7. Şüphesiz ki onların çoğuna (gafletlerine karşılık) azap vaadi gerçekleşmiştir.[1](Onlar) iman etmezler.
8. Şüphesiz ki biz onların boyunlarına, çenelerine kadar dayanacak halkalar geçirdik; başları yukarı kalkıktır.[1]
9. Önlerinden ve arkalarından bir set çektik ve onları çepeçevre kuşattık; gerçeği görmezler.
10. Onları uyarsan da uyarmasan da onlar için birdir, inanmazlar.[1]
11. Sen ancak zikre (Kur'an'a) uyan ve gaybda bulunan Rahmân'a saygı duyanı[1] uyarabilirsin. İşte böylesini bir bağışlama ve değerli bir ödülle müjdele!
12. Şüphesiz ki ölüleri ancak biz dirilteceğiz. İnsanların yaptıklarını ve (geriye bıraktıkları) eserlerini yazıyoruz. Biz her şeyi apaçık bir imam'da (amel defterinde) saymışızdır.
13. Onlara (müşriklere) şu şehir halkını örnek ver: Hani onlara elçiler gelmişti.[1]
14. Hani kendilerine iki elçi gönderdiğimizde onları yalanlamışlardı. (İki elçiyi) üçüncü ile desteklemiştik ve "Biz (Allah tarafından) size gönderilmiş elçileriz." demişlerdi.
15. (Şehir halkı elçilere) "Siz de ancak bizim gibi insansınız.[1] Rahmân (size) herhangi bir şey indirmemiştir;[2] siz sadece yalan söylüyorsunuz!" demişti.

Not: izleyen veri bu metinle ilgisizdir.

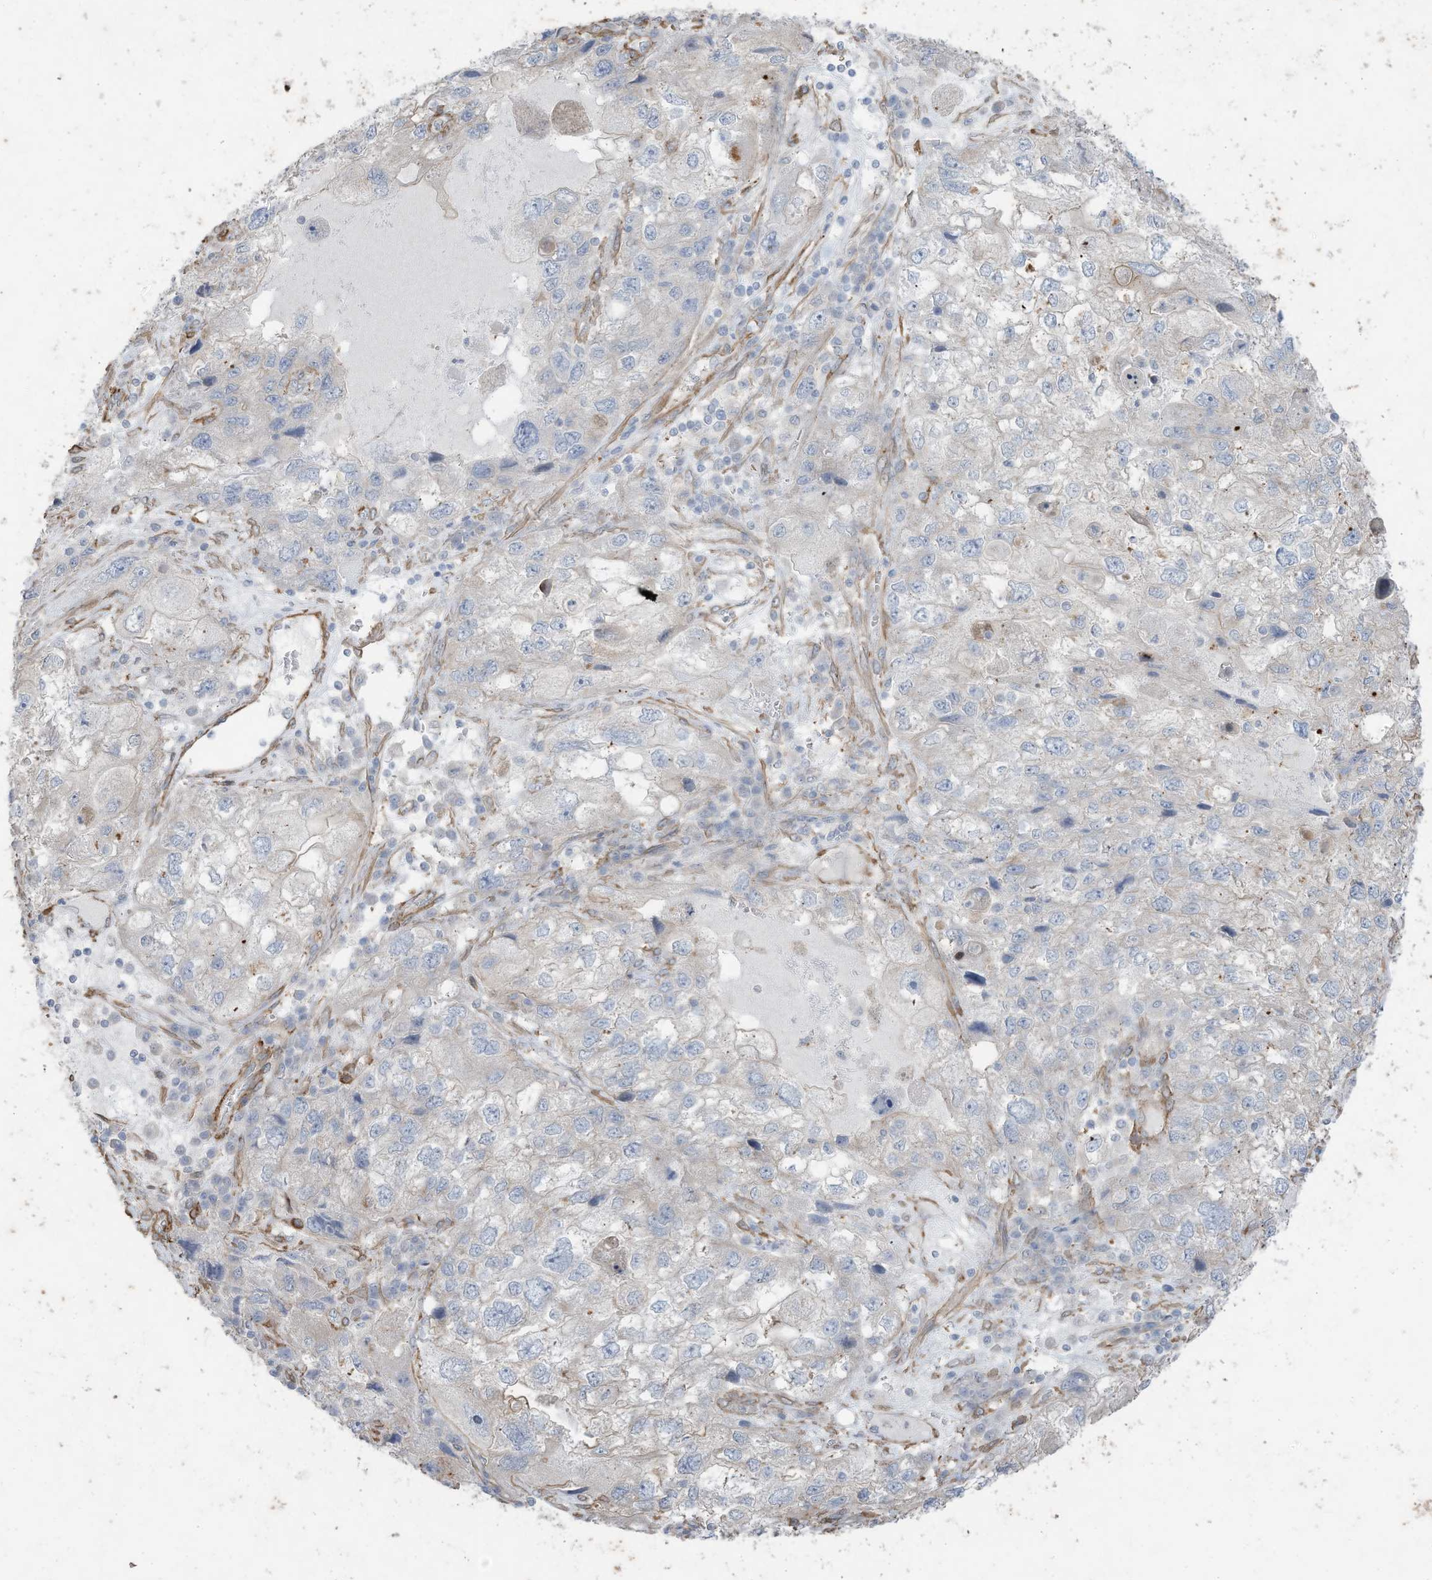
{"staining": {"intensity": "negative", "quantity": "none", "location": "none"}, "tissue": "endometrial cancer", "cell_type": "Tumor cells", "image_type": "cancer", "snomed": [{"axis": "morphology", "description": "Adenocarcinoma, NOS"}, {"axis": "topography", "description": "Endometrium"}], "caption": "The histopathology image displays no staining of tumor cells in endometrial adenocarcinoma. The staining is performed using DAB brown chromogen with nuclei counter-stained in using hematoxylin.", "gene": "SLC17A7", "patient": {"sex": "female", "age": 49}}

16. (Elçiler) "Rabbimiz biliyor ki doğrusu biz size gönderilmiş elçileriz.
17. Apaçık tebliğden başka üzerimize düşen (bir şey) yoktur." demişlerdi.
18. (Şehir halkı) "Sizin yüzünüzden uğursuzluğa uğradık. (Tebliğden) vazgeçmezseniz, şüphesiz ki sizi kovacağız; elbette bizden size elem verici bir azap dokunacak!" demişti.
19. (Elçiler şöyle demişlerdi): "Uğursuzluğunuz sizden kaynaklanıyor.[1] (Gerçekler size) hatırlatıldığı için mi (uğursuzluğa uğradınız)? Aslında siz aşırıya kaçan bir topluluksunuz."
20. (Bu esnada) şehrin ileri gelenlerinden bir adam[1] koşarak gelmiş[2] ve şunları söylemişti: "Ey kavmim! Bu elçilere uyun!
21. Sizden hiçbir ücret istemeyen,[1] kendileri de doğru yol üzerinde olan (bu elçilere) uyun!
22. Ben ne diye beni yoktan yaratana ibadet etmeyecekmişim ki! (Oysa) hepiniz yalnızca O'na döndürüleceksiniz.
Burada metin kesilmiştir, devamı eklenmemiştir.